◆ Task item ◆
Pull out the text from all of the records below, line by line and unchanged. Leave the pictures out of your answer.

◆ Supplied information ◆
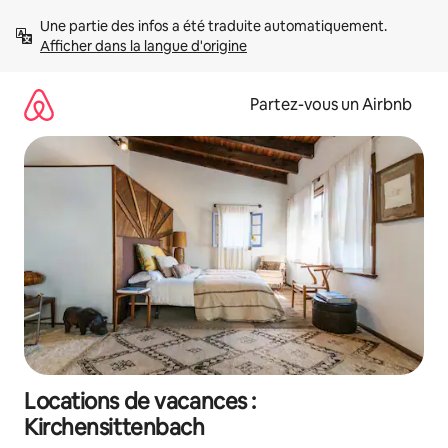
Aller
Une partie des infos a été traduite automatiquement. 
directement
Afficher dans la langue d'origine
au
contenu
Partez-vous un Airbnb
Locations de vacances :
Kirchensittenbach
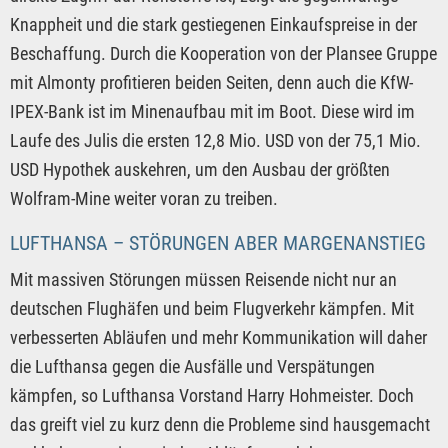
Knappheit und die stark gestiegenen Einkaufspreise in der
Beschaffung. Durch die Kooperation von der Plansee Gruppe
mit Almonty profitieren beiden Seiten, denn auch die KfW-
IPEX-Bank ist im Minenaufbau mit im Boot. Diese wird im
Laufe des Julis die ersten 12,8 Mio. USD von der 75,1 Mio.
USD Hypothek auskehren, um den Ausbau der größten
Wolfram-Mine weiter voran zu treiben.
LUFTHANSA – STÖRUNGEN ABER MARGENANSTIEG
Mit massiven Störungen müssen Reisende nicht nur an
deutschen Flughäfen und beim Flugverkehr kämpfen. Mit
verbesserten Abläufen und mehr Kommunikation will daher
die Lufthansa gegen die Ausfälle und Verspätungen
kämpfen, so Lufthansa Vorstand Harry Hohmeister. Doch
das greift viel zu kurz denn die Probleme sind hausgemacht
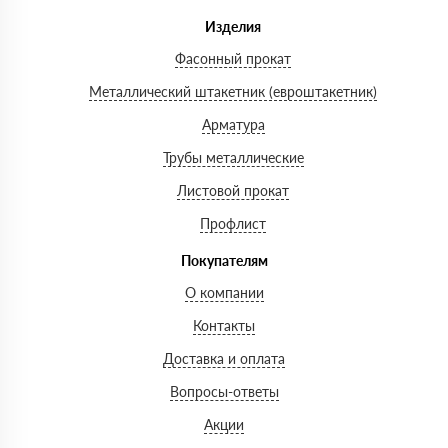
Изделия
Фасонный прокат
Металлический штакетник (евроштакетник)
Арматура
Трубы металлические
Листовой прокат
Профлист
Покупателям
О компании
Контакты
Доставка и оплата
Вопросы-ответы
Акции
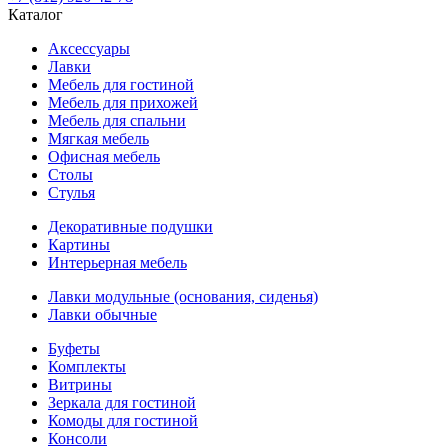
Каталог
Аксессуары
Лавки
Мебель для гостиной
Мебель для прихожей
Мебель для спальни
Мягкая мебель
Офисная мебель
Столы
Стулья
Декоративные подушки
Картины
Интерьерная мебель
Лавки модульные (основания, сиденья)
Лавки обычные
Буфеты
Комплекты
Витрины
Зеркала для гостиной
Комоды для гостиной
Консоли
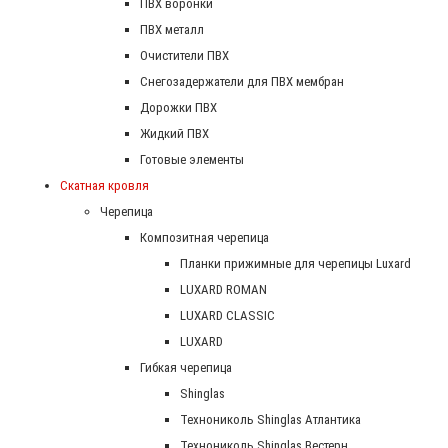
ПВХ воронки
ПВХ металл
Очистители ПВХ
Снегозадержатели для ПВХ мембран
Дорожки ПВХ
Жидкий ПВХ
Готовые элементы
Скатная кровля
Черепица
Композитная черепица
Планки прижимные для черепицы Luxard
LUXARD ROMAN
LUXARD CLASSIC
LUXARD
Гибкая черепица
Shinglas
Технониколь Shinglas Атлантика
Технониколь Shinglas Вестерн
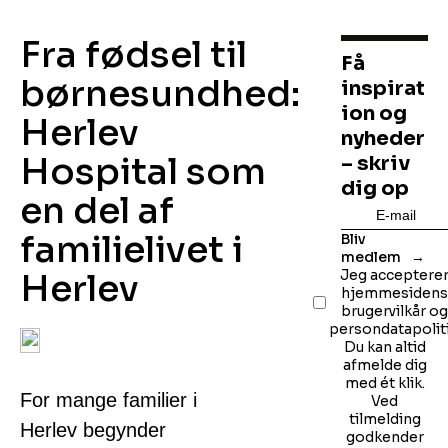
Fra fødsel til
Få
børnesundhed:
inspirat
ion og
Herlev
nyheder
Hospital som
– skriv
dig op
en del af
familielivet i
Bliv
medlem
Herlev
Jeg acceptere
hjemmesiden
brugervilkår o
persondatapoliti
Du kan altid
afmelde dig
med ét klik.
For mange familier i
Ved
tilmelding
Herlev begynder
godkender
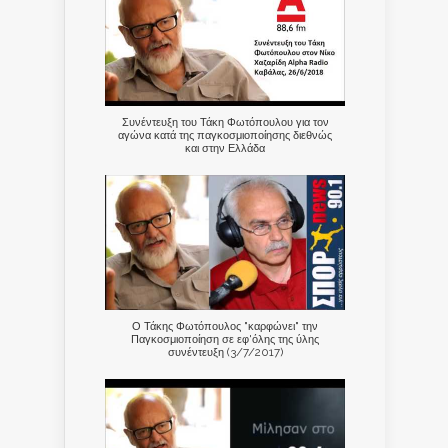
Συνέντευξη του Τάκη Φωτόπουλου για τον
αγώνα κατά της παγκοσμιοποίησης διεθνώς
και στην Ελλάδα
Ο Τάκης Φωτόπουλος "καρφώνει" την
Παγκοσμιοποίηση σε εφ'όλης της ύλης
συνέντευξη (3/7/2017)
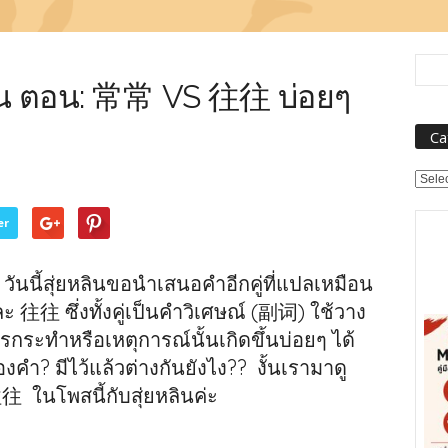
มือน ตอน: 常常 VS 往往 บ่อยๆ
Ca
Categ
er
วันนี้สุ่ยหลินขอนำเสนอคำอีกคู่ที่แปลเหมือน
ละ 往往 ซึ่งทั้งคู่เป็นคำวิเศษณ์ (副词) ใช้วาง
การกระทำหรือเหตุการณ์นั้นเกิดขึ้นบ่อยๆ ได้
สองคำ? มีไว้แล้วต่างกันยังไง?? งั้นเรามาดู
ในโพสนี้กับสุ่ยหลินค่ะ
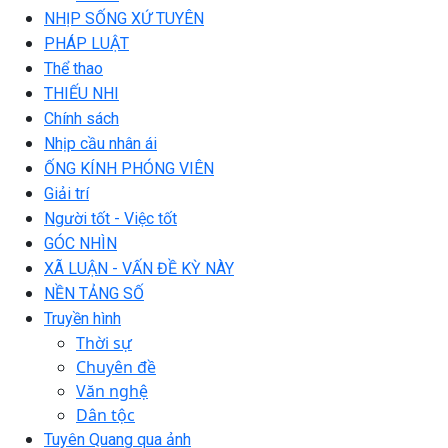
NHỊP SỐNG XỨ TUYÊN
PHÁP LUẬT
Thể thao
THIẾU NHI
Chính sách
Nhịp cầu nhân ái
ỐNG KÍNH PHÓNG VIÊN
Giải trí
Người tốt - Việc tốt
GÓC NHÌN
XÃ LUẬN - VẤN ĐỀ KỲ NÀY
NỀN TẢNG SỐ
Truyền hình
Thời sự
Chuyên đề
Văn nghệ
Dân tộc
Tuyên Quang qua ảnh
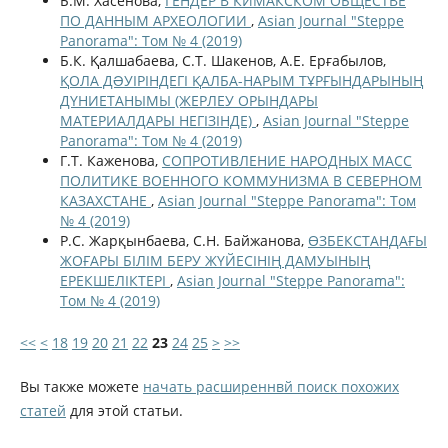
Б.М. Хасенова,
ГЕНДЕР В КИМАКСКОМ ОБЩЕСТВЕ
ПО ДАННЫМ АРХЕОЛОГИИ
,
Asian Journal "Steppe
Panorama": Том № 4 (2019)
Б.К. Қалшабаева, С.Т. Шакенов, А.Е. Ерғабылов,
ҚОЛА ДƏУІРІНДЕГІ ҚАЛБА-НАРЫМ ТҰРҒЫНДАРЫНЫҢ
ДҮНИЕТАНЫМЫ (ЖЕРЛЕУ ОРЫНДАРЫ
МАТЕРИАЛДАРЫ НЕГІЗІНДЕ)
,
Asian Journal "Steppe
Panorama": Том № 4 (2019)
Г.Т. Каженова,
СОПРОТИВЛЕНИЕ НАРОДНЫХ МАСС
ПОЛИТИКЕ ВОЕННОГО КОММУНИЗМА В СЕВЕРНОМ
КАЗАХСТАНЕ
,
Asian Journal "Steppe Panorama": Том
№ 4 (2019)
Р.С. Жарқынбаева, С.Н. Байжанова,
ӨЗБЕКСТАНДАҒЫ
ЖОҒАРЫ БІЛІМ БЕРУ ЖҮЙЕСІНІҢ ДАМУЫНЫҢ
ЕРЕКШЕЛІКТЕРІ
,
Asian Journal "Steppe Panorama":
Том № 4 (2019)
<<
<
18
19
20
21
22
23
24
25
>
>>
Вы также можете
начать расширеннвй поиск похожих
статей
для этой статьи.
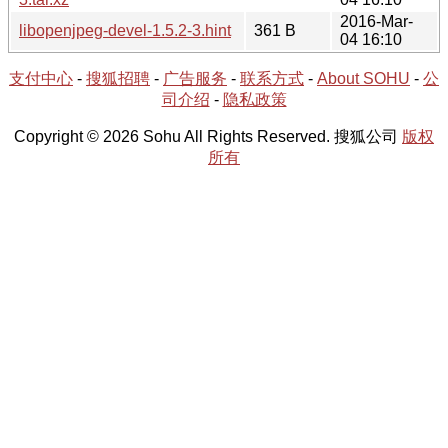
2016-Mar-
libopenjpeg-devel-1.5.2-3.hint
361 B
04 16:10
支付中心
-
搜狐招聘
-
广告服务
-
联系方式
-
About SOHU
-
公
司介绍
-
隐私政策
Copyright © 2026 Sohu All Rights Reserved. 搜狐公司
版权
所有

◆ Solution to this problem ◆
Aller
Une partie des infos a été traduite automatiquement. 
directement
Afficher dans la langue d'origine
au
contenu
Partez-vous un Airbnb
Locations de vacances :
Kirchensittenbach
Knappheit und die stark gestiegenen Einkaufspreise in der
Beschaffung. Durch die Kooperation von der Plansee Gruppe
mit Almonty profitieren beiden Seiten, denn auch die KfW-
IPEX-Bank ist im Minenaufbau mit im Boot. Diese wird im
Laufe des Julis die ersten 12,8 Mio. USD von der 75,1 Mio.
USD Hypothek auskehren, um den Ausbau der größten
Wolfram-Mine weiter voran zu treiben.
LUFTHANSA – STÖRUNGEN ABER MARGENANSTIEG
Mit massiven Störungen müssen Reisende nicht nur an
deutschen Flughäfen und beim Flugverkehr kämpfen. Mit
verbesserten Abläufen und mehr Kommunikation will daher
die Lufthansa gegen die Ausfälle und Verspätungen
kämpfen, so Lufthansa Vorstand Harry Hohmeister. Doch
das greift viel zu kurz denn die Probleme sind hausgemacht
Изделия
Фасонный прокат
Металлический штакетник (евроштакетник)
Арматура
Трубы металлические
Листовой прокат
Профлист
Покупателям
О компании
Контакты
Доставка и оплата
Вопросы-ответы
Акции
Каталог
Аксессуары
Лавки
Мебель для гостиной
Мебель для прихожей
Мебель для спальни
Мягкая мебель
Офисная мебель
Столы
Стулья
Декоративные подушки
Картины
Интерьерная мебель
Лавки модульные (основания, сиденья)
Лавки обычные
Буфеты
Комплекты
Витрины
Зеркала для гостиной
Комоды для гостиной
Консоли
ПВХ воронки
ПВХ металл
Очистители ПВХ
Снегозадержатели для ПВХ мембран
Дорожки ПВХ
Жидкий ПВХ
Готовые элементы
Скатная кровля
Черепица
Композитная черепица
Планки прижимные для черепицы Luxard
LUXARD ROMAN
LUXARD CLASSIC
LUXARD
Гибкая черепица
Shinglas
Технониколь Shinglas Атлантика
Технониколь Shinglas Вестерн
Fra fødsel til
Få
børnesundhed:
inspirat
ion og
Herlev
nyheder
Hospital som
– skriv
dig op
en del af
familielivet i
Bliv
medlem
Herlev
Jeg acceptere
hjemmesiden
brugervilkår o
persondatapoliti
Du kan altid
afmelde dig
med ét klik.
For mange familier i
Ved
tilmelding
Herlev begynder
godkender
Συνέντευξη του Τάκη Φωτόπουλου για τον
αγώνα κατά της παγκοσμιοποίησης διεθνώς
και στην Ελλάδα
Ο Τάκης Φωτόπουλος "καρφώνει" την
Παγκοσμιοποίηση σε εφ'όλης της ύλης
συνέντευξη (3/7/2017)
มือน ตอน: 常常 VS 往往 บ่อยๆ
Ca
Categ
er
วันนี้สุ่ยหลินขอนำเสนอคำอีกคู่ที่แปลเหมือน
ละ 往往 ซึ่งทั้งคู่เป็นคำวิเศษณ์ (副词) ใช้วาง
การกระทำหรือเหตุการณ์นั้นเกิดขึ้นบ่อยๆ ได้
สองคำ? มีไว้แล้วต่างกันยังไง?? งั้นเรามาดู
ในโพสนี้กับสุ่ยหลินค่ะ
NHỊP SỐNG XỨ TUYÊN
PHÁP LUẬT
Thể thao
THIẾU NHI
Chính sách
Nhịp cầu nhân ái
ỐNG KÍNH PHÓNG VIÊN
Giải trí
Người tốt - Việc tốt
GÓC NHÌN
XÃ LUẬN - VẤN ĐỀ KỲ NÀY
NỀN TẢNG SỐ
Truyền hình
Thời sự
Chuyên đề
Văn nghệ
Dân tộc
Tuyên Quang qua ảnh
Б.М. Хасенова,
ГЕНДЕР В КИМАКСКОМ ОБЩЕСТВЕ
ПО ДАННЫМ АРХЕОЛОГИИ
,
Asian Journal "Steppe
Panorama": Том № 4 (2019)
Б.К. Қалшабаева, С.Т. Шакенов, А.Е. Ерғабылов,
ҚОЛА ДƏУІРІНДЕГІ ҚАЛБА-НАРЫМ ТҰРҒЫНДАРЫНЫҢ
ДҮНИЕТАНЫМЫ (ЖЕРЛЕУ ОРЫНДАРЫ
МАТЕРИАЛДАРЫ НЕГІЗІНДЕ)
,
Asian Journal "Steppe
Panorama": Том № 4 (2019)
Г.Т. Каженова,
СОПРОТИВЛЕНИЕ НАРОДНЫХ МАСС
ПОЛИТИКЕ ВОЕННОГО КОММУНИЗМА В СЕВЕРНОМ
КАЗАХСТАНЕ
,
Asian Journal "Steppe Panorama": Том
№ 4 (2019)
Р.С. Жарқынбаева, С.Н. Байжанова,
ӨЗБЕКСТАНДАҒЫ
ЖОҒАРЫ БІЛІМ БЕРУ ЖҮЙЕСІНІҢ ДАМУЫНЫҢ
ЕРЕКШЕЛІКТЕРІ
,
Asian Journal "Steppe Panorama":
Том № 4 (2019)
<<
<
18
19
20
21
22
23
24
25
>
>>
Вы также можете
начать расширеннвй поиск похожих
статей
для этой статьи.
2016-Mar-
libopenjpeg-devel-1.5.2-3.hint
361 B
04 16:10
支付中心
-
搜狐招聘
-
广告服务
-
联系方式
-
About SOHU
-
公
司介绍
-
隐私政策
Copyright © 2026 Sohu All Rights Reserved. 搜狐公司
版权
所有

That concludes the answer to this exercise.